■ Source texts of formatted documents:
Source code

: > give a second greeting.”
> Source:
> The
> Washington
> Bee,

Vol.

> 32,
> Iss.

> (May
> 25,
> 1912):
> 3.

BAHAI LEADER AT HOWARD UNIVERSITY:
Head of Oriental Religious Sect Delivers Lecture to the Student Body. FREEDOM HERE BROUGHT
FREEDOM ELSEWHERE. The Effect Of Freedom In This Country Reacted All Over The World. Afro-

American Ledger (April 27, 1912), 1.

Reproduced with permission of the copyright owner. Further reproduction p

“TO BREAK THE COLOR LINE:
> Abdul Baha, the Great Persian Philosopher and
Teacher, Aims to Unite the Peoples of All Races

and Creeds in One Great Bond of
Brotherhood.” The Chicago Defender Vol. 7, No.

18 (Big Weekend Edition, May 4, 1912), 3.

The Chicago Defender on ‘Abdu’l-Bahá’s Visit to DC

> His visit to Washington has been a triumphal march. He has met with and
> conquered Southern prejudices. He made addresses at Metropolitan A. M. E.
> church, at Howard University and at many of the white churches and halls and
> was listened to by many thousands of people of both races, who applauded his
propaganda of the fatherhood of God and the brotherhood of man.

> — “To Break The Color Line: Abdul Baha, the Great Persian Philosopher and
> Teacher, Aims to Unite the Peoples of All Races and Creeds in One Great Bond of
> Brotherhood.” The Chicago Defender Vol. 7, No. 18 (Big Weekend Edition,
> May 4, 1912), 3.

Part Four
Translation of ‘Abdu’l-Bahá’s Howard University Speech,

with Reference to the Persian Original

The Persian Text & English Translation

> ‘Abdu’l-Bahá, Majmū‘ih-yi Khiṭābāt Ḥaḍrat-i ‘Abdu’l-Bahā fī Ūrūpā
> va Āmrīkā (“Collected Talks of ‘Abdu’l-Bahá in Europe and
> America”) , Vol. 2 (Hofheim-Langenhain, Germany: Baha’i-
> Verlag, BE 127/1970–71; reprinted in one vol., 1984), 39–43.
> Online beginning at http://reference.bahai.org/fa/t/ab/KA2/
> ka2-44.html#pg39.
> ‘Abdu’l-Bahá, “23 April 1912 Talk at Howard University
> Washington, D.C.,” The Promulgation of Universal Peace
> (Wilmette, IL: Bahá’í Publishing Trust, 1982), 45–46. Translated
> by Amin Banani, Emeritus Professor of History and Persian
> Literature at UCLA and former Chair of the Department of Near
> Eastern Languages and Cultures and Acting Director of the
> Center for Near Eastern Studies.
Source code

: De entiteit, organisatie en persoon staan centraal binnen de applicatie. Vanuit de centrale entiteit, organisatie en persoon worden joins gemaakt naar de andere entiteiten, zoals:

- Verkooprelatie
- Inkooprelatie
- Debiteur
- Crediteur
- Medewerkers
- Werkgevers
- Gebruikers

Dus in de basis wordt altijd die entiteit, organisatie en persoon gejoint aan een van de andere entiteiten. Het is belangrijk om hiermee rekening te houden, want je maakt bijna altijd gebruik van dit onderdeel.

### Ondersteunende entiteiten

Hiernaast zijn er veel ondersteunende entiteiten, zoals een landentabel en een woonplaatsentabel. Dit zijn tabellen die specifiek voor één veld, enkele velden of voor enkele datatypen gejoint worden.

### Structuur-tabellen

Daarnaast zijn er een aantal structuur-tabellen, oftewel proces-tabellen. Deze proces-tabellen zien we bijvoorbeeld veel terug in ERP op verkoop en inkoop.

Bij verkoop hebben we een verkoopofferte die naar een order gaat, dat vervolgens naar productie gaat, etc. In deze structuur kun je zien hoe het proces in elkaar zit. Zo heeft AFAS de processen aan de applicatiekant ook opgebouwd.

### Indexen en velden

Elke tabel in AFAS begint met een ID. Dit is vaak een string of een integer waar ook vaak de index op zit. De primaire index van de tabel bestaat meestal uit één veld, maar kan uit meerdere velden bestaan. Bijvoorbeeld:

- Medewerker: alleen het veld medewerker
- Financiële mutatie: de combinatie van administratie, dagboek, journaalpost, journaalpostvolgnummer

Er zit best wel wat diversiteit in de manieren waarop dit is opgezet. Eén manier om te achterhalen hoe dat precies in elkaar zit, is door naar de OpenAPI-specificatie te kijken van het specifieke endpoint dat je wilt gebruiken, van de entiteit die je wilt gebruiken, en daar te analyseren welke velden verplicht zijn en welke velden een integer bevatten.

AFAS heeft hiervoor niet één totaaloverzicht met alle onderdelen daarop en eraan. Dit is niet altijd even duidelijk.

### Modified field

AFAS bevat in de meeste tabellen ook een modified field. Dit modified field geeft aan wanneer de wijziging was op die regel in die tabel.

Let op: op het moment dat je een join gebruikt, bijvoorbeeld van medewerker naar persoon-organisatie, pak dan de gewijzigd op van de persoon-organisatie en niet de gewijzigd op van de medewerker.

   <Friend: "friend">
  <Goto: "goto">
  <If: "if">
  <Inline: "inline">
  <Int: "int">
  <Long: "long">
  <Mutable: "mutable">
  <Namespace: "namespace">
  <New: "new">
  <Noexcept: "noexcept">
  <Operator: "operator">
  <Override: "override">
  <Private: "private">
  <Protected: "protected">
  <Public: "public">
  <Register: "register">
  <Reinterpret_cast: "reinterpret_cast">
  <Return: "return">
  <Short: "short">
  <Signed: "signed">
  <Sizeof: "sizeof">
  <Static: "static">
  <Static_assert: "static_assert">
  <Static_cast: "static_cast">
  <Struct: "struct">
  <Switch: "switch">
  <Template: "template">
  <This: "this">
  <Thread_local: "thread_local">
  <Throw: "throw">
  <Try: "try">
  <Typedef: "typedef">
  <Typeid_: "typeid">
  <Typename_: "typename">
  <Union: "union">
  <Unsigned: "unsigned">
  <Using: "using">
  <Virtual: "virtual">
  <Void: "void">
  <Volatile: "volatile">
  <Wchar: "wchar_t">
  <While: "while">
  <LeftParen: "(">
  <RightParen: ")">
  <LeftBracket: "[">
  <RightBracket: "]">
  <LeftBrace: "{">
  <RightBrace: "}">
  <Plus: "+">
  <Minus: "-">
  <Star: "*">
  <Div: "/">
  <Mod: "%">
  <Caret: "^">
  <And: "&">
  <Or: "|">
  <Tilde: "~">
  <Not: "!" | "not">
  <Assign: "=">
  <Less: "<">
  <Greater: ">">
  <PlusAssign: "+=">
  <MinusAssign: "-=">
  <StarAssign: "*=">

■ Task goal:
From the entries, pull out each line that contains the string "Eastern" and list those lines in their original order.

■ Result of the exercise:
> Eastern Languages and Cultures and Acting Director of the
> Center for Near Eastern Studies.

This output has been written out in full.